Lin H, Ruiz-Correa S, Shapiro L G, Hing A, Cunningham M L, Speltz M, Sze R
Department of Biomedical and Health Informatics, University of Washington.
Conf Proc IEEE Eng Med Biol Soc. 2005;2005:6325-31. doi: 10.1109/IEMBS.2005.1615944.

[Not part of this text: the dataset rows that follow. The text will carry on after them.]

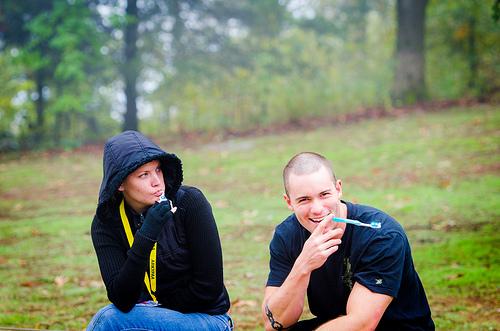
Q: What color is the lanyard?
A: Yellow.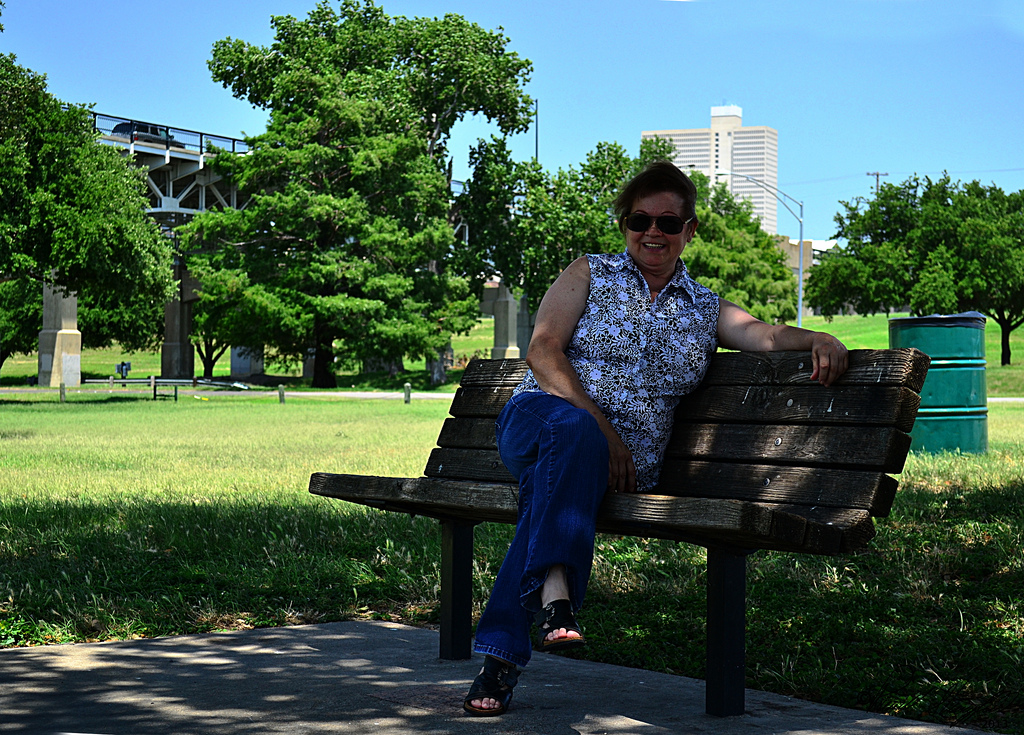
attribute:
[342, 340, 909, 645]
bench — brown, wooden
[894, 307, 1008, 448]
trash bin — green, circular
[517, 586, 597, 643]
sandal — black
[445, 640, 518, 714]
sandal — black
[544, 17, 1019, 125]
blue sky — cloudless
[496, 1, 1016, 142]
blue sky — cloudless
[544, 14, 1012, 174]
blue sky — cloudless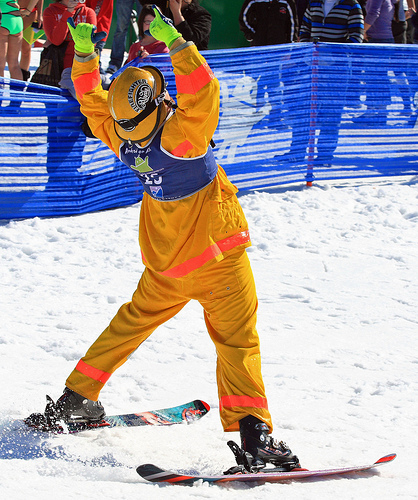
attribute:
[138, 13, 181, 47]
gloves — green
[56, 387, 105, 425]
boot — black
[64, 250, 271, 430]
pants — orange, reflective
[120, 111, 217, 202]
vest — blue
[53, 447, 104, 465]
snow — spraying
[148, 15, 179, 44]
gloves — green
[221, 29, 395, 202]
fence — blue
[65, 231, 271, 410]
pants — yellow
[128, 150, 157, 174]
robot — Android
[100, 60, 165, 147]
helmet — yellow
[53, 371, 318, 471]
boot — snowboot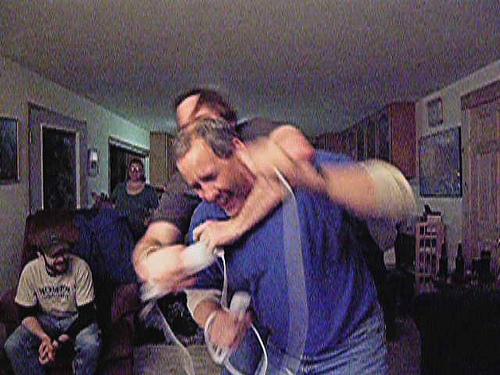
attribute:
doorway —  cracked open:
[37, 124, 86, 208]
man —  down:
[1, 226, 102, 373]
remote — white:
[230, 290, 251, 326]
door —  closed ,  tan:
[452, 78, 499, 260]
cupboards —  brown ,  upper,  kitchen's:
[305, 101, 417, 179]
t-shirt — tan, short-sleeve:
[8, 253, 100, 317]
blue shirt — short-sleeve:
[187, 147, 377, 360]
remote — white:
[198, 289, 261, 345]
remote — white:
[133, 242, 214, 279]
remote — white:
[185, 287, 280, 352]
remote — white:
[144, 236, 228, 306]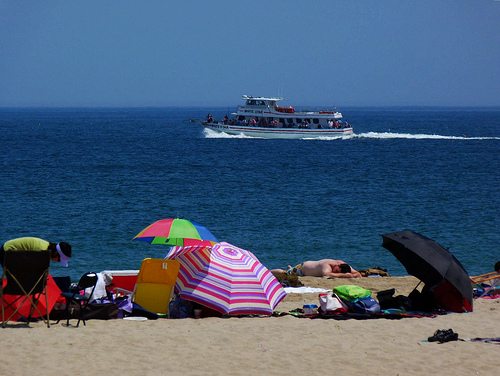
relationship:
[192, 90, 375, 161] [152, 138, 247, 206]
boat in ocean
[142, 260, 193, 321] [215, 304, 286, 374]
chair on beach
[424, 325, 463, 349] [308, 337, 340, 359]
shoes in sand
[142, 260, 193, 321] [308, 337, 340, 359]
chair in sand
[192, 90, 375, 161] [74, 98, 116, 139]
boat in water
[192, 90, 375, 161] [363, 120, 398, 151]
boat makes waves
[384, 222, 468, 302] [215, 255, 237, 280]
umbrella has stripes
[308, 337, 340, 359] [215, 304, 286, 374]
sand on beach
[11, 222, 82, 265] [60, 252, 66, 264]
person wearing cap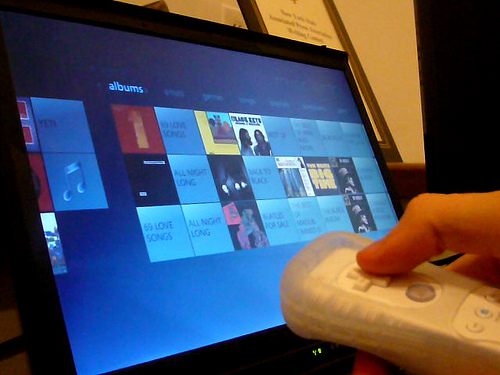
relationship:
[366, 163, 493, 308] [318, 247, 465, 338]
thumb on button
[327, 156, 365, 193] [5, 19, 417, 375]
square on screen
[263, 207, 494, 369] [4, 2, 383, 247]
remote used on computer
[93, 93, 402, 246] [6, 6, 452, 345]
albums on computer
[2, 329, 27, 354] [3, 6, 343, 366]
cord behind computer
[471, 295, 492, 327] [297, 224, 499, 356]
button on remote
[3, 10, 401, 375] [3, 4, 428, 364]
screen on television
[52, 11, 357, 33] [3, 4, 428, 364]
rim on television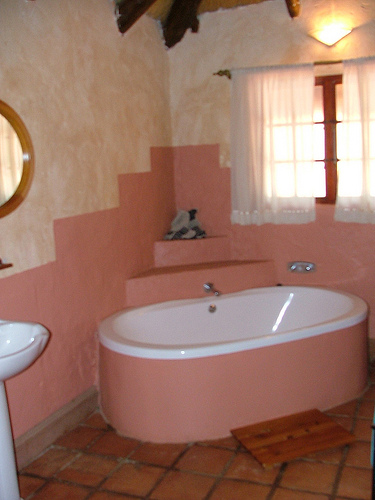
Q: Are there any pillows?
A: No, there are no pillows.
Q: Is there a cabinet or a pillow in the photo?
A: No, there are no pillows or cabinets.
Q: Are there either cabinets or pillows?
A: No, there are no pillows or cabinets.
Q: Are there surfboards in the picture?
A: No, there are no surfboards.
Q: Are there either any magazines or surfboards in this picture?
A: No, there are no surfboards or magazines.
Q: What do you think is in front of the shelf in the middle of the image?
A: The bath tub is in front of the shelf.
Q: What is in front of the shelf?
A: The bath tub is in front of the shelf.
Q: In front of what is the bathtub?
A: The bathtub is in front of the shelf.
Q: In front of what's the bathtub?
A: The bathtub is in front of the shelf.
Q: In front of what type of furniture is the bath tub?
A: The bath tub is in front of the shelf.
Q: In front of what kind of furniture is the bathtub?
A: The bath tub is in front of the shelf.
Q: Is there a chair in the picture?
A: No, there are no chairs.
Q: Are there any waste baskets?
A: No, there are no waste baskets.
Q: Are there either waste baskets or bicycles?
A: No, there are no waste baskets or bicycles.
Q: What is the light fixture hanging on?
A: The light fixture is hanging on the wall.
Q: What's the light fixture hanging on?
A: The light fixture is hanging on the wall.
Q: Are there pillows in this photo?
A: No, there are no pillows.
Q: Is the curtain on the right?
A: Yes, the curtain is on the right of the image.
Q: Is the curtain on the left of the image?
A: No, the curtain is on the right of the image.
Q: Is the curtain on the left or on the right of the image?
A: The curtain is on the right of the image.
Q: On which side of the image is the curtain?
A: The curtain is on the right of the image.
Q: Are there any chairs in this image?
A: No, there are no chairs.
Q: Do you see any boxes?
A: No, there are no boxes.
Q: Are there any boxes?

Craniosynostosis is a serious condition of childhood, caused by the early fusion of the sutures of the skull. The resulting abnormal skull development can lead to severe deformities, increased intra-cranial pressure, as well as vision, hearing and breathing problems. In this work we develop a novel approach to accurately classify deformations caused by metopic and isolated sagittal synostosis. Our method combines a novel set of symbolic shape descriptors and off-the-shelf classification tools to model morphological variations that characterize the synostotic skull. We demonstrate the efficacy of our methodology in a series of large-scale classification experiments that contrast the performance of our proposed symbolic descriptors to those of traditional numeric descriptors, such as clinical severity indices, Fourier-based descriptors and cranial image quantifications.
颅缝早闭是一种严重的儿童疾病,由颅骨缝线过早融合引起。由此导致的颅骨异常发育会导致严重畸形、颅内压升高以及视力、听力和呼吸问题。在这项工作中,我们开发了一种新方法,用于准确分类由额缝早闭和孤立性矢状缝早闭引起的畸形。我们的方法结合了一组新颖的符号形状描述符和现成的分类工具,以对表征颅缝早闭颅骨的形态变化进行建模。我们在一系列大规模分类实验中证明了我们方法的有效性,这些实验将我们提出的符号描述符的性能与传统数字描述符(如临床严重程度指数、基于傅里叶的描述符和颅骨图像量化)的性能进行了对比。